At first, Mohammed was one of many South-Asian students in his class. Since then, he’s watched the international-student population dwindle. His first-semester programming classes were packed with as many as 60 students, many of them international.
Now, some of the upper-level classes in the same major don’t have enough students to be taught, and Mohammed said he is struggling to recruit enough students to lead the computer-science club after he graduates.
According to West, at Fresno State, Webster isn’t the only university dealing with high transfer rates for international undergraduates. It’s become such a common problem that the U.S. Department of Homeland Security proposed a rule in September that would require all international students to complete at least one year of their degree before they are allowed to transfer. (That rule would also impose fixed expiration dates on how long students are allowed to stay in the country, a change many education advocates oppose.)
Blazer, Webster’s enrollment manager, echoed West’s point about retention. “That actually is happening across the U.S., not just at Webster,” she said. “I don’t think it [has] anything to do with, ‘Oh, Webster’s easy to get a visa.’”
Dangol argues that Webster does stand out because of its reputation among many South Asian students as being the easiest path to a visa. “Everyone in Nepal applies through Webster University,” he said.
Though Webster’s financial turnaround shows initial promise, Keane, the president, said the university is making changes in how it recruits international students to try to fix the undergraduate-retention problems.

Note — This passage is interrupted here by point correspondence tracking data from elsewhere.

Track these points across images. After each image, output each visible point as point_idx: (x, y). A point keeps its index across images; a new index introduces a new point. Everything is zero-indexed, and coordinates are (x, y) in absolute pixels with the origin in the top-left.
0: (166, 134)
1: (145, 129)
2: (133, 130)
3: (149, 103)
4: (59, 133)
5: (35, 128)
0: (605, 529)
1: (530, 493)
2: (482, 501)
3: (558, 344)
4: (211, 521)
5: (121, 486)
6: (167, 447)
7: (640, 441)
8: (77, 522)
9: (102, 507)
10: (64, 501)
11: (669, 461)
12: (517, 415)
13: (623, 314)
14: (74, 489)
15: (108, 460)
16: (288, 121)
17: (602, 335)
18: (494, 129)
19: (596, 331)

Keane hopes to move toward a “more surgical, more informed recruitment process” that aligns what Webster offers with what international students actually want. A better system wouldn’t just “fill the pipeline,” he said, but would “find students that are enthused about what it is that’s different about Webster.”
According to Thapa, Webster stopped working with InUni in October. Thapa said he didn’t know why; the decision was made above his level.

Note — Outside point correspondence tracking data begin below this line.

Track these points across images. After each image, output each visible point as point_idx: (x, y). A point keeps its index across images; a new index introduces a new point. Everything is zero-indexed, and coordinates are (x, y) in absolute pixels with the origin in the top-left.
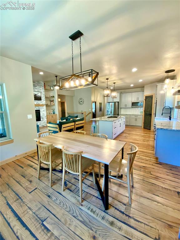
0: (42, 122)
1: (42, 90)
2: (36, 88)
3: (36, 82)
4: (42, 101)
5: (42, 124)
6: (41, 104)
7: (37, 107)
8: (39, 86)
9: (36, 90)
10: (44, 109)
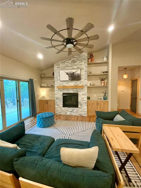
0: (80, 110)
1: (84, 65)
2: (75, 64)
3: (76, 56)
4: (82, 80)
5: (79, 112)
6: (81, 85)
7: (75, 89)
8: (79, 60)
9: (75, 67)
10: (84, 92)
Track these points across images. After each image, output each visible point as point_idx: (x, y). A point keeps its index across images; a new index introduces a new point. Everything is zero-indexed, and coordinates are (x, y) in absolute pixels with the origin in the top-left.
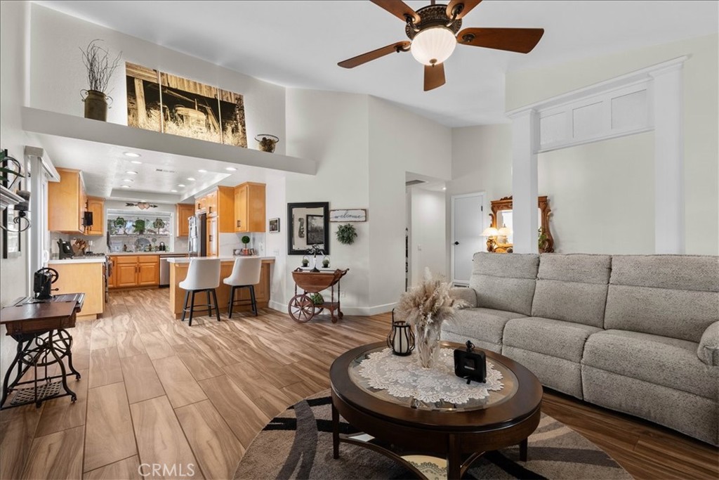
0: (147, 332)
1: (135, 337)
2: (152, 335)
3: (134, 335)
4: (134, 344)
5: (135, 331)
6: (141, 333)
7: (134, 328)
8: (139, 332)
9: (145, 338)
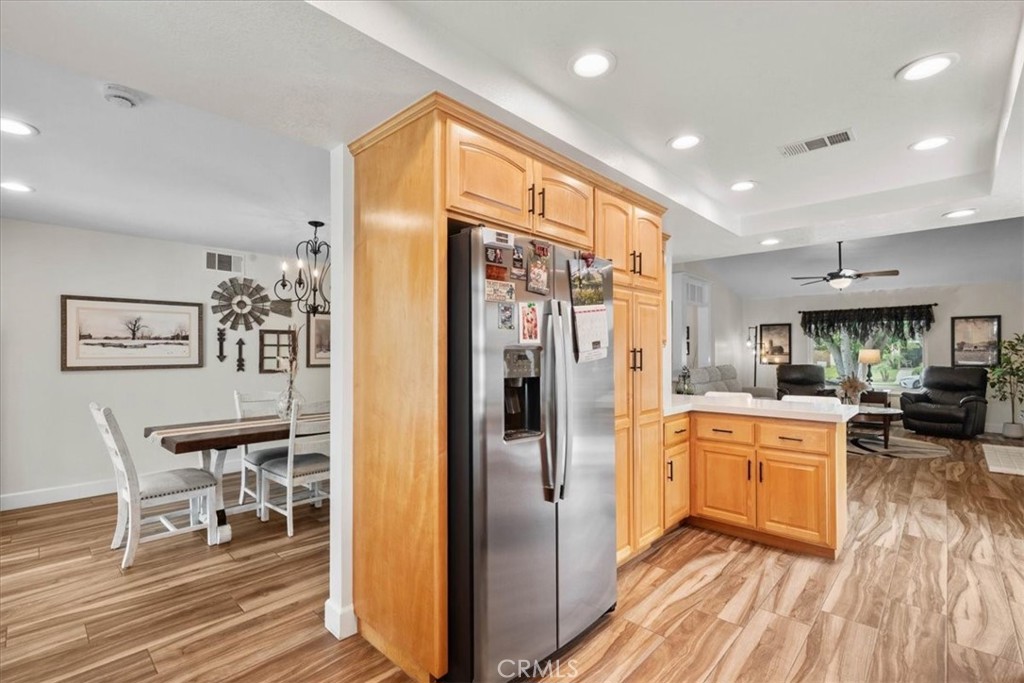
0: (928, 542)
1: (956, 540)
2: (923, 531)
3: (957, 546)
4: (962, 528)
5: (953, 553)
6: (941, 543)
7: (951, 565)
8: (945, 548)
9: (936, 530)
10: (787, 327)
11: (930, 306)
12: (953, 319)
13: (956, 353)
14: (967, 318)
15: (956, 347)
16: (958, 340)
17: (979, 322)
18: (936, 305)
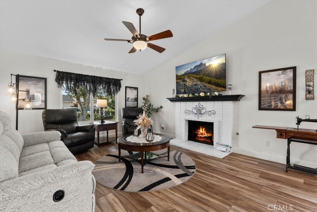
10: (44, 81)
11: (120, 80)
12: (126, 87)
13: (127, 102)
14: (130, 87)
15: (127, 99)
16: (127, 97)
17: (133, 89)
18: (122, 80)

Blazer would not confirm that Webster had cut ties with GUS, InUni’s parent company, but said the university is continually evaluating its partnerships with recruitment companies and ends contracts with agencies that don’t accurately represent Webster.

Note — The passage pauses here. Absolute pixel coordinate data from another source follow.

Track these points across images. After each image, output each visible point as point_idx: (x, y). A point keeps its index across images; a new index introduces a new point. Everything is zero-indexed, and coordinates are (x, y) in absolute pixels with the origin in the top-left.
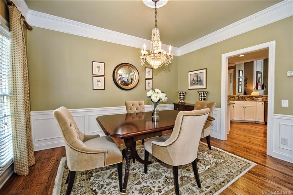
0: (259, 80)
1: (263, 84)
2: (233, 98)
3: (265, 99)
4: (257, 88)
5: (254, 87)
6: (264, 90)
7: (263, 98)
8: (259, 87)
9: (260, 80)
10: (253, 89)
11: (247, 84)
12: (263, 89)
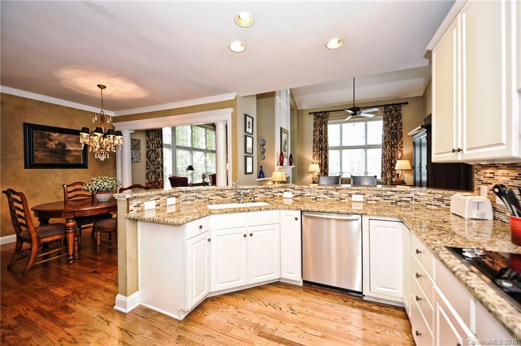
0: (284, 147)
1: (291, 155)
2: (220, 195)
3: (300, 195)
4: (282, 164)
5: (276, 160)
6: (293, 166)
7: (295, 192)
8: (286, 161)
9: (286, 148)
10: (276, 164)
11: (264, 154)
12: (291, 165)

Keane acknowledged another potential barrier for Webster’s strategy: The Trump administration is imposing fresh restrictions on international students’ entry into the United States.
Amid the government’s added scrutiny, the number of new international students in the United States fell an estimated 17 percent this fall. At Webster, the drop was more pronounced. More than 30 percent fewer international students are at the St. Louis campus this year: 1,808 compared to 2,646 last fall. The most substantial loss of international students was among graduate students, who historically have nearly equaled the number of undergraduates at Webster.
Other measures indicate that international enrollment will continue to fall. New data from the Common App shows that fewer international undergraduates, especially those from India, are applying to U.S. institutions for the next academic year.
West, of Fresno State, said that going all in on international-student recruitment to the point that a university’s budget depends on the income is risky for any institution, especially with the Trump administration’s policies. “They’re subject to the volatility of this environment where the readiness of this many students to come to Webster might not be the same one or two years down the line,” he said.
Despite the headwinds, Keane said the university is doubling down on international enrollment. He hopes Webster can adapt more easily than some peer institutions because the university’s international reach gives it some flexibility. Students who have a hard time getting a U.S. visa could opt to study, for example, at Webster’s Uzbekistan campus.
He is optimistic that the university’s finances will continue to improve.
“If some of the policy changes that have cascading impacts on us don’t hurt us dramatically, then I think we have a robust future,” Keane said. “I think it’s a bright horizon.”